According to a nationwide study conducted by the Institute of Mental Health, 1 in 7 Singaporeans have experienced a mental disorder in their lifetime. However, due to inadequate insurance coverage and high treatment costs, many Singaporeans are financially unable to seek help. A member of the public even had to starve to afford treatment. Thankfully, there’s been growing awareness of the issue and today, the government and non-profit organisations have stepped up to roll out a series of free initiatives aimed at removing the financial barriers Singaporeans face in seeking treatment.
Call These Helplines For Emotional And Psychological Support
If you’re in urgent need to talk to someone about what you’re experiencing, there are plenty of free helplines that’ll get you the emotional help you need. This is particularly suitable for you if you’re not comfortable discussing your situation in a face-to-face setting. Counsellors will be able to listen to your problems and help you work out possible solutions; it's a quick way for you to feel in control of a situation (i.e. that you're not entirely helpless). And, wherever necessary, the counsellors will be able to direct you to a network of community resources, including social service agencies, which can provide specialised help on a more prolonged basis. Many of these helplines are available on a 24 hours basis. Pick one that’s most aligned to your needs; for example, AWARE for women; Care Corner Counselling Centre for Mandarin-speakers; and Samaritans of Singapore (SOS) for suicidal thoughts.
Helplines To Call For Free Counselling In Singapore
|Institute of Mental Health||6389-2222||A 24 hour helpline for all mental health-related help.|
|Singapore Association for Mental Health (SAMH)||1800-283 7019||A helpline for all mental health-related concerns.|
|Care Corner Counselling Centre||1800-353 5800||A Mandarin counselling helpline.|
|Tinkle Friend (by Singapore Children’s Society)||1800–274 4788||A helpline and chat-line for primary school children (Mon to Fri, 2.30pm to 5pm).|
|AWARE||1800-777 5555||A helpline for women.|
|Samaritans of Singapore (SOS)||1800–221 4444||A 24-hour suicide prevention helpline.|
Approach Non-Profit Organisations For Free Face-To-Face Counselling
If you prefer to seek help face-to-face, there are several options available for you. Many churches and other religious organisations have volunteers who help with counselling. So, if you're a Christian, approach your church and see what they have to offer. Of course, this option might be problematic if you practice another religion – but, to be frank, there's often no harm in seeing what they have to offer. Plus, many of these also explicitly state that they will help those who need it, regardless of their religion. A good example of this is the Wesley Methodist Church, which explicitly states that it offers non-religious counselling. Still not comfortable with that prospect? There's also the Silver Ribbon Singapore organisation, which offers free basic counselling services.
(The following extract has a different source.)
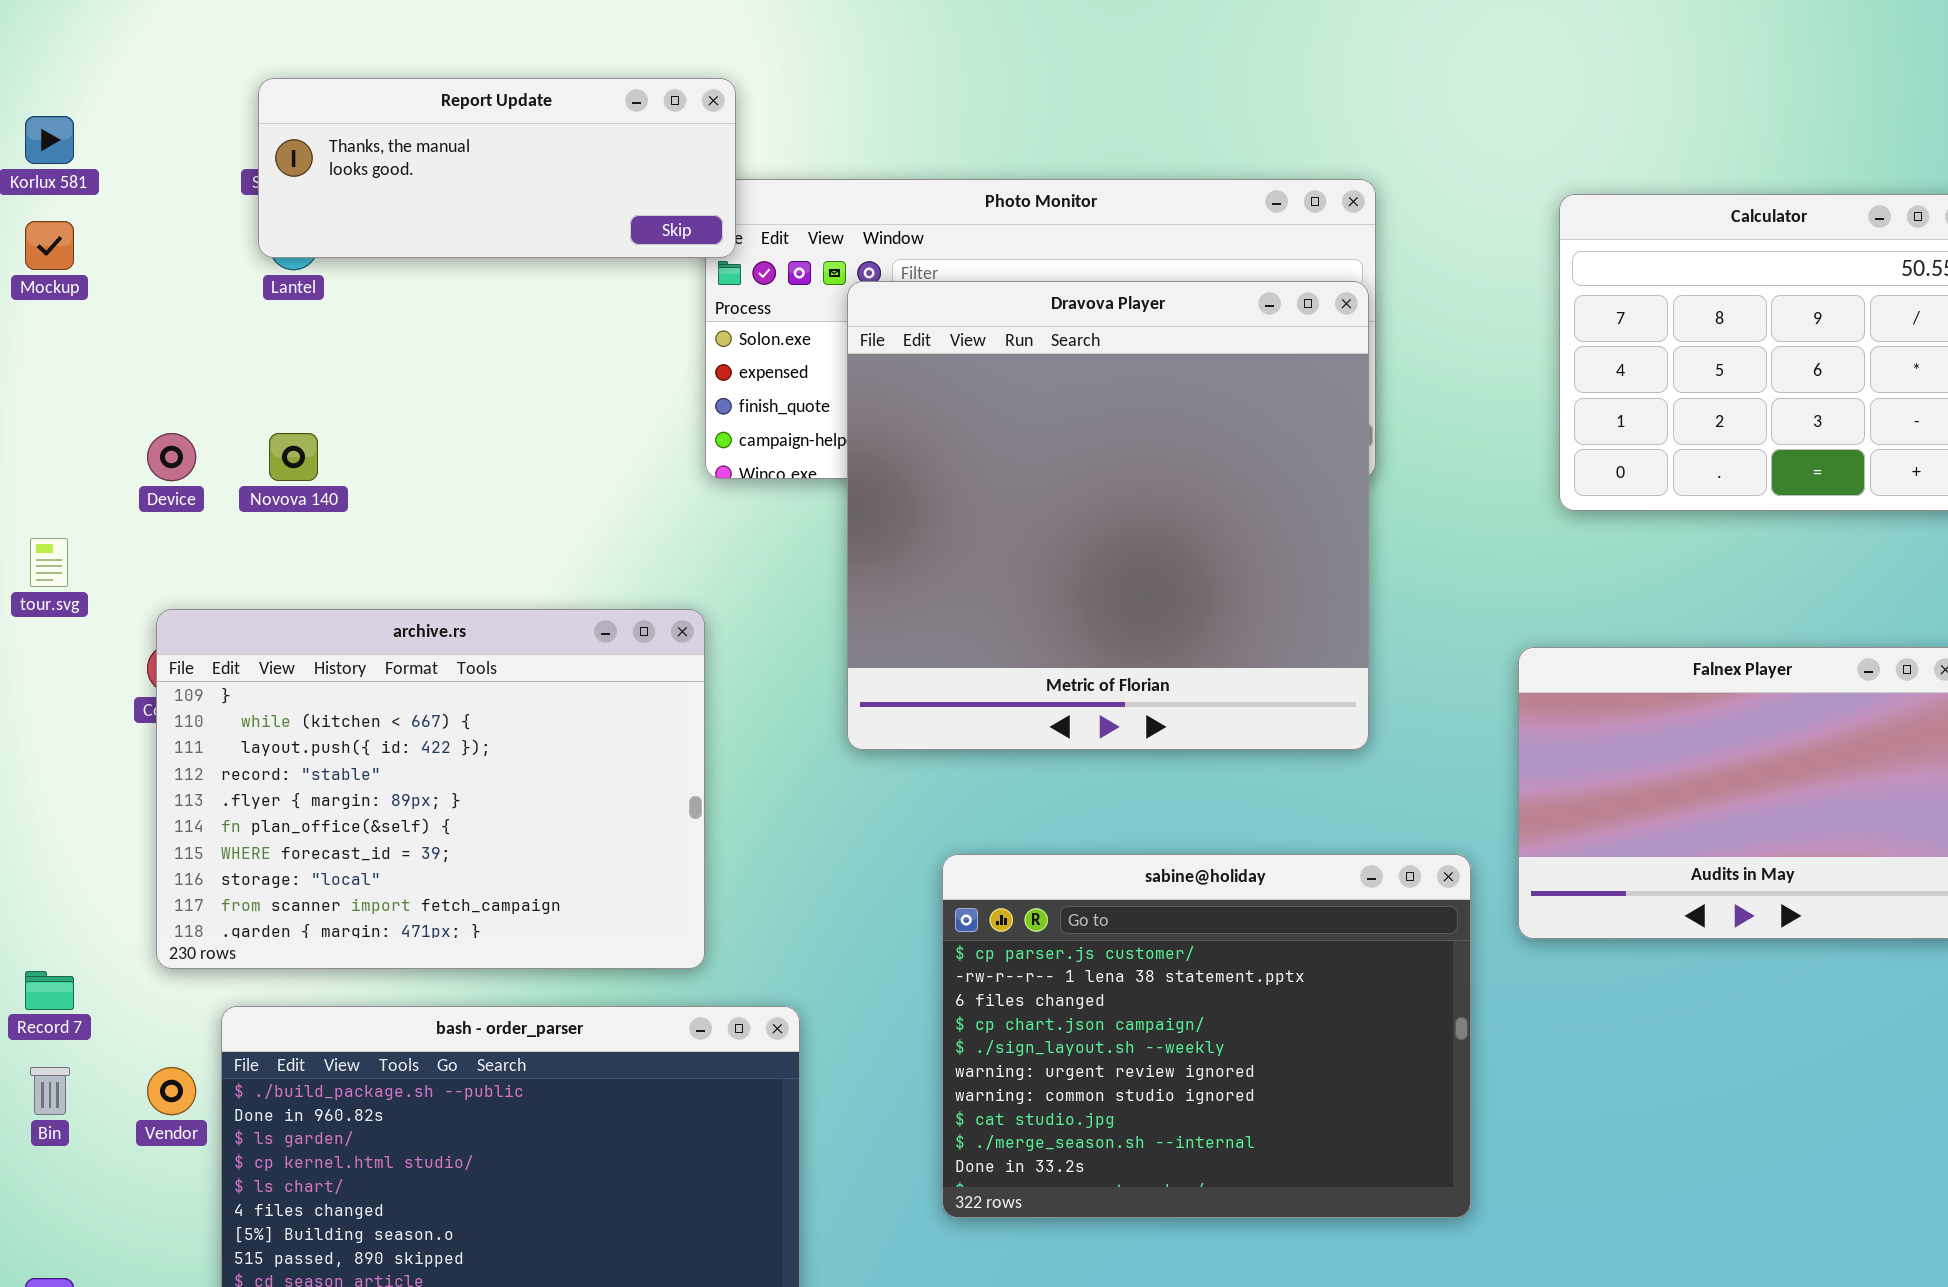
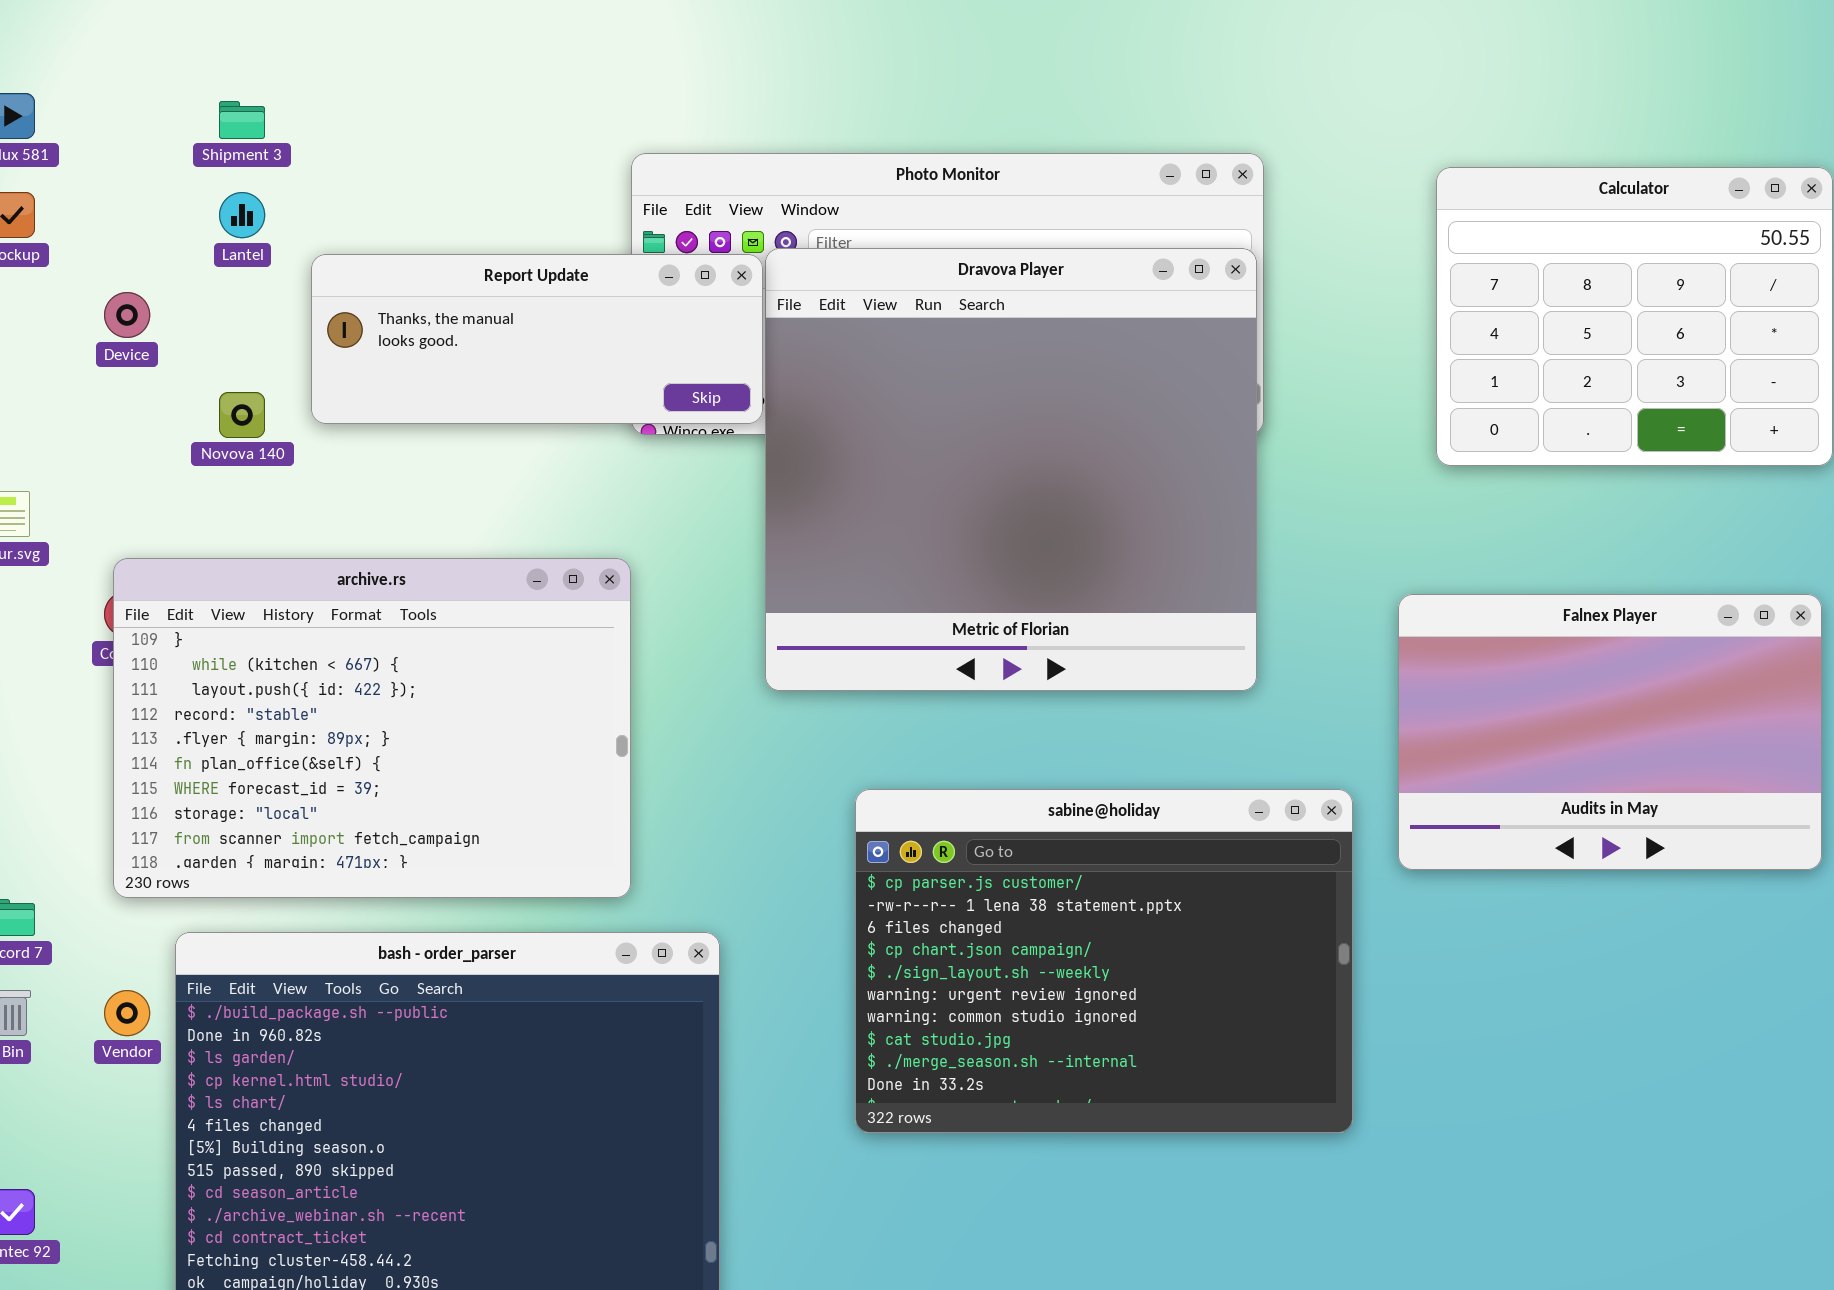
Report Update: [258,78,736,258] -> [311,254,763,424], moved
Device: [147,433,196,481] -> [104,292,150,338], moved

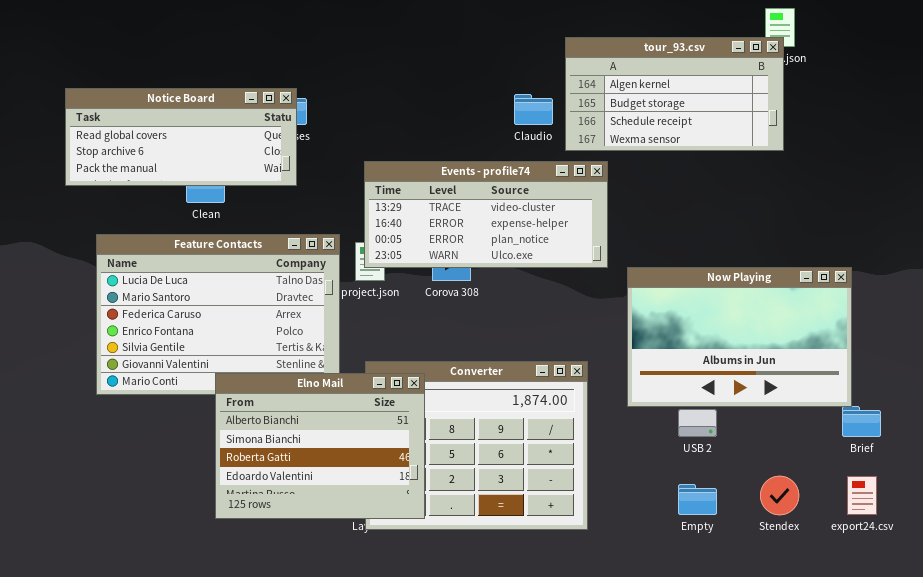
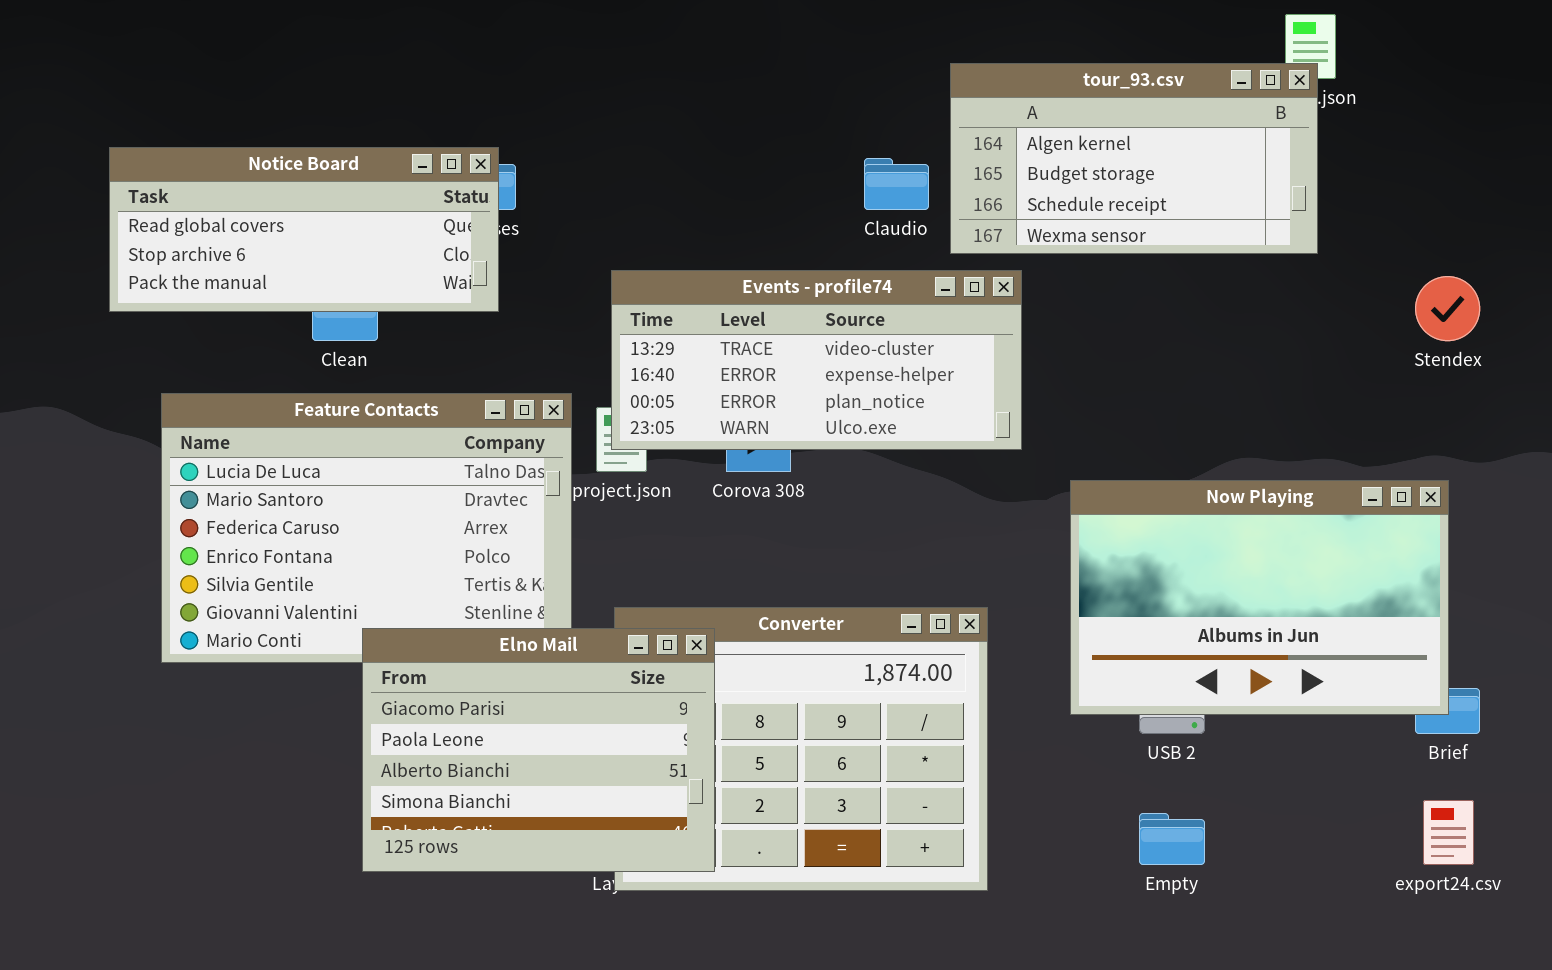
Now Playing: [627,267,852,407] -> [1070,480,1449,715], moved
Elno Mail: [215,373,425,519] -> [362,628,715,872], scrolled up 2 rows
Stendex: [760,476,799,515] -> [1415,276,1480,341], moved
Where To Get Free Free Counselling In Singapore
|Silver Ribbon Singapore||6386-1928 (H.O.L.A. at Serangoon Central) 6509-0271 (The Linkage at (Wisma Geylang Serai) 6385-3714 (Raintree Sanctuary at Hougang St 51)||Free basic counselling services in person. Weekdays only, from 9am to 5pm. Appointments required.|
|Family Life Society||9126 9086 or 9838 1757||Focuses on pregnancy and parenting counselling, they also support those struggling with personal and family issues. Has volunteer-counsellors who offer free counselling services at 10 Catholic churches in Singapore.|
|Wesley Methodist Church||6336 1433||Explicitly states that it offers non-religious counselling as well.|
Singapore Psychological Society Provides A List Of Therapists Who Offer Free Services
Think you might be struggling with a mental disorder? You're not only limited to free mental health help from volunteers, there are plenty of professionally-trained psychiatrists who're willing to do pro-bono work in Singapore. You can thank the Singapore Psychological Society for that; local professionals met the organisation’s rallying call for psychologists to offer therapy at a discounted rate during the ongoing pandemic with strong enthusiasm last year. More than 36 psychologists and/or psychological services have since stepped forward and offered help. While these services are typically meant to be a short-term arrangement (approximately 6 sessions), many psychologists have indicated their willingness to discuss additional pro bono work depending on specific situations.
Find Support From Local Youth-Led Social Media Accounts
There is also a large online space dedicated to youths who would prefer to work out their emotions with peers. Given that mental health education is still lacking in educational institutions (although work is being done to rectify this), these relatable social media posts can help them find comfort and better understand what they are facing, be it anxiety, depression, or suicidal tendencies. Examples of Instagram accounts to follow include: @Rachelpangcomics, @Yourheadlahmagazine, @penawarsg, and @Mentaldumbbells.
Take Mental Health Days To Recharge And Feel Better
With travel restrictions preventing Singaporeans from going overseas for leisure, you may be in serious need of a break. Clear your annual leave and take some time off to recharge and relax right here in Singapore. Have fun with daycation packages, or act like a tourist right on our sunny island!